The Ingredients
Main Ingredients
- 2 Chicken breasts
- 1 Egg, beaten
- 10 Tbsp plain flour
- Panko breadcrumbs
- 1 Tsp paprika
- 1 Tsp garlic salt
- Salt and pepper.
Sauce Ingredients
- 1 Tbsp sesame oil
- 2 Cloves garlic
- 1 Tbsp rice vine vinegar
- 2 Tbsp honey
- 2 Tbsp sweet chilli sauce
- 3 Tbsp ketchup
- 2 Tbsp brown sugar
- 2 Tbsp soy sauce.
Asian Slaw
- Shredded vegetables - carrot, red cabbage, white cabbage, red onion
- 3 Tbsp olive oil
- 1 Tbsp sesame oil
- 3 Tbsp honey
- 2 Tbsp soy sauce
- Chilli flakes
- Sesame seeds.
To Serve
- White rice
- 2 tbsp sesame seeds
- 2 spring onions.
The Method
Step 1
Heat the oven to 180C (fan).
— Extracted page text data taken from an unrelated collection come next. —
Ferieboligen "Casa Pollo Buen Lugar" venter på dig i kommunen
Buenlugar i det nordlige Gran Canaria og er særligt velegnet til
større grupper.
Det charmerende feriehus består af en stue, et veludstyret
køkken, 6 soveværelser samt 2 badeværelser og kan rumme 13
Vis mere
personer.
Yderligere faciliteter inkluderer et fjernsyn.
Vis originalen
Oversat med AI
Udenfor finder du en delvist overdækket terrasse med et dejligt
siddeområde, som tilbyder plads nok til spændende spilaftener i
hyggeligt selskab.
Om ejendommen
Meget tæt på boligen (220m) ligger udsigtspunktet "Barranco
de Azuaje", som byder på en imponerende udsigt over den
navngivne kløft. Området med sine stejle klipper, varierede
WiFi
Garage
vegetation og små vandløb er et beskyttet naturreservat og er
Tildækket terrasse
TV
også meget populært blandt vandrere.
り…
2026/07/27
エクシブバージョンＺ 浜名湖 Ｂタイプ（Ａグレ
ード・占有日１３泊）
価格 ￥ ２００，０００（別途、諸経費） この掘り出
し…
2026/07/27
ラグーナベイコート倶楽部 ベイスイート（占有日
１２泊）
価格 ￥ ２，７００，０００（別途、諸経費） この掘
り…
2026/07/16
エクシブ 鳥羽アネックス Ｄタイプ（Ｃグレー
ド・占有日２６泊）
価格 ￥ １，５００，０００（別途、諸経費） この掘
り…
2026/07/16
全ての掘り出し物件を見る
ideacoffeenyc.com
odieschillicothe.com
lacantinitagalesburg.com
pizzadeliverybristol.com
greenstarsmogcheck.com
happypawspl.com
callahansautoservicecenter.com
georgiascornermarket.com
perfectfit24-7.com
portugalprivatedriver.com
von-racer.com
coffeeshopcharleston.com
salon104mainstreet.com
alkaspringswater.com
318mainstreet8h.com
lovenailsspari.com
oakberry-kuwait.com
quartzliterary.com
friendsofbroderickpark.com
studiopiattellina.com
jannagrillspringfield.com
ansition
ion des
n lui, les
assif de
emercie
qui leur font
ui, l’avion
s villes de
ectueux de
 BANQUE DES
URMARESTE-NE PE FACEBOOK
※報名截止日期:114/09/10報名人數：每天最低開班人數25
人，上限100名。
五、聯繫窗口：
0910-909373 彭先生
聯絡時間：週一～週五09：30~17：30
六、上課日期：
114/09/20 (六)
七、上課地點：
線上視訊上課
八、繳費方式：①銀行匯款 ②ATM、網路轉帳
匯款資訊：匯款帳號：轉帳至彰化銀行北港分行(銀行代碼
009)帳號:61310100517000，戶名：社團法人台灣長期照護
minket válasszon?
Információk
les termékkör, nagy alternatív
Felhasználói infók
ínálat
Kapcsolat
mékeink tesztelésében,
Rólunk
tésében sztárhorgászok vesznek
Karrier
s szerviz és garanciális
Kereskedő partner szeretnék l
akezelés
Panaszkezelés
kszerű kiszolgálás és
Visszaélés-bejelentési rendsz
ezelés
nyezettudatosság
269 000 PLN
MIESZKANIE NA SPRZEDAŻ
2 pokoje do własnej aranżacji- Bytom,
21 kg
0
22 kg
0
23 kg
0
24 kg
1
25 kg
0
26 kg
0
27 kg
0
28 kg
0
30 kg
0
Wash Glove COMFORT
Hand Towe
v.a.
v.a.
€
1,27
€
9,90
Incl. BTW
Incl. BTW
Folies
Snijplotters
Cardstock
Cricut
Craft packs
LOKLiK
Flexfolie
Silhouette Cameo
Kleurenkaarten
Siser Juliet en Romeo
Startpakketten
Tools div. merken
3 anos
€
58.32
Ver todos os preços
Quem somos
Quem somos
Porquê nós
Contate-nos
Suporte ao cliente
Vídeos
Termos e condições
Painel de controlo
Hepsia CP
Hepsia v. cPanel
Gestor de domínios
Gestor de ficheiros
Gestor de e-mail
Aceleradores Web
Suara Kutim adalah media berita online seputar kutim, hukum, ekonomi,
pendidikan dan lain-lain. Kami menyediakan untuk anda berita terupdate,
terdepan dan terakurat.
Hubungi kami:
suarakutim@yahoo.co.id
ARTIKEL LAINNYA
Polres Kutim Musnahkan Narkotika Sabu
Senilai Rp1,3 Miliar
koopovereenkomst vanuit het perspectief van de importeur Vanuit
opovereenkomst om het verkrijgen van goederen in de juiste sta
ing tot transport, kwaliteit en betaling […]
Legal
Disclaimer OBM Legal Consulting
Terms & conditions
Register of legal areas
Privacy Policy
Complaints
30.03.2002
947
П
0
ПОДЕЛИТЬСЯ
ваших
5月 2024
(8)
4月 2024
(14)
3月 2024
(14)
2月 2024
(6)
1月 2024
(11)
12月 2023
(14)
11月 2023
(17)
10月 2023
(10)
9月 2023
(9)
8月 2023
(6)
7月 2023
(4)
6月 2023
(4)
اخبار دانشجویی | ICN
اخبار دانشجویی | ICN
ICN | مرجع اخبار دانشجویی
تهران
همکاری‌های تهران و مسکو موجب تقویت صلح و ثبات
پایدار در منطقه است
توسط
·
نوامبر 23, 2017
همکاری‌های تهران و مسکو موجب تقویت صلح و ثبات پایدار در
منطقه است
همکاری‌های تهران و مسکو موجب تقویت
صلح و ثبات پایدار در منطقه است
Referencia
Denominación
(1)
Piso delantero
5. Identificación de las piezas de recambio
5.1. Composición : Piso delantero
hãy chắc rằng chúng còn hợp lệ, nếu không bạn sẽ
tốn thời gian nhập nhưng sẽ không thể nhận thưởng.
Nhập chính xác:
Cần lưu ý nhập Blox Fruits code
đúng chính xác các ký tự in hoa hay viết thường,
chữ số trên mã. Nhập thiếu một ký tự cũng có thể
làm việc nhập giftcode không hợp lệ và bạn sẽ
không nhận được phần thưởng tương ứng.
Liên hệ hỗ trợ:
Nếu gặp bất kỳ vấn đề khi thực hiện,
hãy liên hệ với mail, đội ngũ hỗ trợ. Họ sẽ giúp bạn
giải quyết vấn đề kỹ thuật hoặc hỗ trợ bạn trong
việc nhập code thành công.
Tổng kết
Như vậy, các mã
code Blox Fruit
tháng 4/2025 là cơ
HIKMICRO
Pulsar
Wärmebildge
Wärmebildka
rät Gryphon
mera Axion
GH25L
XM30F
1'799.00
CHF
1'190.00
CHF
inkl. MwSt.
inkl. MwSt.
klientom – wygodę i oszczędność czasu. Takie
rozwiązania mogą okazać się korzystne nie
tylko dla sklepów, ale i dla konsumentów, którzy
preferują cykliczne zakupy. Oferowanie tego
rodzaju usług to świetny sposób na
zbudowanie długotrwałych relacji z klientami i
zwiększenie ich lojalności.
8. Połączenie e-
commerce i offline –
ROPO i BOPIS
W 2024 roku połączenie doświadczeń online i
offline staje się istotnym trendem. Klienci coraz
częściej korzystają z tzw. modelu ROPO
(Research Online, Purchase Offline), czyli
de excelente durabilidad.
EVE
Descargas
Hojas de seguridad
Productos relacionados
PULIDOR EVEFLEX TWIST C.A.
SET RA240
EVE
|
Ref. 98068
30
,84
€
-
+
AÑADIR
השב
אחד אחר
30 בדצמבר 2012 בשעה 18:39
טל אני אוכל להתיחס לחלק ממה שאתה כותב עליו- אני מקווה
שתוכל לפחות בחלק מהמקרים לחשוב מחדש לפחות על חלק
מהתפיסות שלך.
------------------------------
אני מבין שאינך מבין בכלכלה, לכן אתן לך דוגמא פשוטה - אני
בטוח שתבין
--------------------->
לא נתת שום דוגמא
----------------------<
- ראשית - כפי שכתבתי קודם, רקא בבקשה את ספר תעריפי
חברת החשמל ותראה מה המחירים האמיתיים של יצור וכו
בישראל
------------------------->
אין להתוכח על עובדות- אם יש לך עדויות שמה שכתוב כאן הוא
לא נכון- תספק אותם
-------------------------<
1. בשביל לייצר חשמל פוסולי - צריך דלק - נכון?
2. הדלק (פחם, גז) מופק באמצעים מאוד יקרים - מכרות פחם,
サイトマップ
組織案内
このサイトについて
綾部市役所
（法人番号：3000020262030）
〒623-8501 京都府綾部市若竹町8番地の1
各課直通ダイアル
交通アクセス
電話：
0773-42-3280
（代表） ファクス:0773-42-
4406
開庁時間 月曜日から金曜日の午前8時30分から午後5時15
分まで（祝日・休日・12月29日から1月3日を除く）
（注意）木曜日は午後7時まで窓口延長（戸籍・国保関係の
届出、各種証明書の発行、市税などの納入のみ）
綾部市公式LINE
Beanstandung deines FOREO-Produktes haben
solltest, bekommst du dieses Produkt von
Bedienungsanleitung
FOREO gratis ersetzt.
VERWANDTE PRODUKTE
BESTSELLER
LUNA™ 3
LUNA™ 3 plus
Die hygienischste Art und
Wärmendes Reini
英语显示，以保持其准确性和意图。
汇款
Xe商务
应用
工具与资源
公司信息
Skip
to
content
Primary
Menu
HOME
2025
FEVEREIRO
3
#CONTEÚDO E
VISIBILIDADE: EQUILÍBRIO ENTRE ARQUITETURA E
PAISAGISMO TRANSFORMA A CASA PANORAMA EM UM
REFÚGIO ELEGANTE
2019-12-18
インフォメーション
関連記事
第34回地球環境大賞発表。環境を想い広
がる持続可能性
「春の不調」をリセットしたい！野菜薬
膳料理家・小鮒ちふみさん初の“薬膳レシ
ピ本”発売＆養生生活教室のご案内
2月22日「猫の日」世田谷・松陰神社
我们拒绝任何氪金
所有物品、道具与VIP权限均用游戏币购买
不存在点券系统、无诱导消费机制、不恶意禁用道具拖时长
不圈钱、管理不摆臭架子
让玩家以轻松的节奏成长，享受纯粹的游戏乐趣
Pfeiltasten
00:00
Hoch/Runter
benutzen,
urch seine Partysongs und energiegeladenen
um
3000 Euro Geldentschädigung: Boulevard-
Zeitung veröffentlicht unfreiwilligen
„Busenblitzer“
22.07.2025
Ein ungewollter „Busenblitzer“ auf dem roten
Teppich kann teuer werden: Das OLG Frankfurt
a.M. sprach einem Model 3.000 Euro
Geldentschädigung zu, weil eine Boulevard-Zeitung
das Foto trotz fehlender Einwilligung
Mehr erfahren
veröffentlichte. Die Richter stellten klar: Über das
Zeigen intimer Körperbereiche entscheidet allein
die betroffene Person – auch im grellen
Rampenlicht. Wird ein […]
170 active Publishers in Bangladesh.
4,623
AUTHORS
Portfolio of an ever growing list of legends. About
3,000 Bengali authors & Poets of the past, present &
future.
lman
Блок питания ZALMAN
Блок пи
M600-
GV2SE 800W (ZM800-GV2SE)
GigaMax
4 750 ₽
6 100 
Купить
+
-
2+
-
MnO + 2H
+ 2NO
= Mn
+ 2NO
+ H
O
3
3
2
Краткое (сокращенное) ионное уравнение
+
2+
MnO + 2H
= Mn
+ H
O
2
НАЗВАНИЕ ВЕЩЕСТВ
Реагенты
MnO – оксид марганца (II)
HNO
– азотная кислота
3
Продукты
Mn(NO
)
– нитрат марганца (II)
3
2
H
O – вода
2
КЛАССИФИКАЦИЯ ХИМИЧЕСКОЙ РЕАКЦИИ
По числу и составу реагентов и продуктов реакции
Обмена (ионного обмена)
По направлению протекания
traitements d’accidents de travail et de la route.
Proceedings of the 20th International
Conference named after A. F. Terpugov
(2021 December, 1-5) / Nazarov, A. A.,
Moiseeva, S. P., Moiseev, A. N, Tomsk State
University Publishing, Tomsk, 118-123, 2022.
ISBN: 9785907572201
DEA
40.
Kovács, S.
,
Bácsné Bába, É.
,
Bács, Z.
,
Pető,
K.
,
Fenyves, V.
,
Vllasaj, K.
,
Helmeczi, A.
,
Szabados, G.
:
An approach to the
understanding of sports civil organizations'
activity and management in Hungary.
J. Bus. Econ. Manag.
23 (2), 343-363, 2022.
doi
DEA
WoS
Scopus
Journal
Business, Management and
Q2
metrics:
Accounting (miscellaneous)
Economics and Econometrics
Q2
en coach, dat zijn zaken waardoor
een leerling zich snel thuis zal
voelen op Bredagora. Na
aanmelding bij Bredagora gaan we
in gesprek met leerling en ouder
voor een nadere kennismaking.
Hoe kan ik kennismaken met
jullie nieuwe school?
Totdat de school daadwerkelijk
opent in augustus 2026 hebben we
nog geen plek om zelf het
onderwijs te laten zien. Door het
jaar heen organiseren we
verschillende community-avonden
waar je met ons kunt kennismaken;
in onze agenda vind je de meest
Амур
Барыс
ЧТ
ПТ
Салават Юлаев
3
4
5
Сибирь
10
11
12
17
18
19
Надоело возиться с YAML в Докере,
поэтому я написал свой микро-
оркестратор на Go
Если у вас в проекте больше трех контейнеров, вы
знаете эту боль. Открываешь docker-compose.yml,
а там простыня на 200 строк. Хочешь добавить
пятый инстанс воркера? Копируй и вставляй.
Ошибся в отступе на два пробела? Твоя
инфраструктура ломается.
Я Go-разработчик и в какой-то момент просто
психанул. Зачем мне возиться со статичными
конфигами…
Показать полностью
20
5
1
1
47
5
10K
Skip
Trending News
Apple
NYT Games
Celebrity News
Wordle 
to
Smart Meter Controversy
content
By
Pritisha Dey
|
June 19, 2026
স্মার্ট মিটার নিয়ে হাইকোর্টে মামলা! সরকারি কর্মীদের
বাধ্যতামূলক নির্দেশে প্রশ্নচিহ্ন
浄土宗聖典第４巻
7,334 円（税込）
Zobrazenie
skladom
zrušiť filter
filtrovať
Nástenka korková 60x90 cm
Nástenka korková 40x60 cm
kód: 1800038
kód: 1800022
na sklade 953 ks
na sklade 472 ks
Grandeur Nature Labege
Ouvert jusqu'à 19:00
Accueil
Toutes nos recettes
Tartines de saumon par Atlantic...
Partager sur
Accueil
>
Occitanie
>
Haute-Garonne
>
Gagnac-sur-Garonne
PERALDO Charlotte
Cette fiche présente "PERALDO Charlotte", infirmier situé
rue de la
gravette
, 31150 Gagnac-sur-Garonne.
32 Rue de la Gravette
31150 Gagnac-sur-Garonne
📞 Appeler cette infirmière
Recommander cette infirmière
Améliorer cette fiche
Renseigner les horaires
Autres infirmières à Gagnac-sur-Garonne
Dice the chicken breast and place in a bowl.
Step 2
Prepare three separate bowls - one with the flour, paprika, garlic salt, salt and pepper, one with the beaten eggs, and another with breadcrumbs.
Step 3
Take the pieces of chicken and coat them in flour first, then in the egg, and finally in the panko breadcrumbs. Place on a baking try lined with parchment paper. Cook in the oven for 20 minutes, until the chicken is fully cooked.
Step 4
Add all of the sauce ingredients to a wok/frying pan on medium-high heat, and stir until the sauce reduces by a third (2-3 mins)/ Add the chicken back in a toss in the sauce to coat. Cook for 1-2 mins.
Step 5
For the Asian slaw, shred all the veggies and place in a mixing bowl. In a separate bowl, mix all of the dressing ingredients together. When ready to serve, add the dressing to the bowl and mix well. Garnish with sesame seeds and chilli flakes.
Step 6
Serve with white rice, and garnish with sesame seeds and sliced spring onions.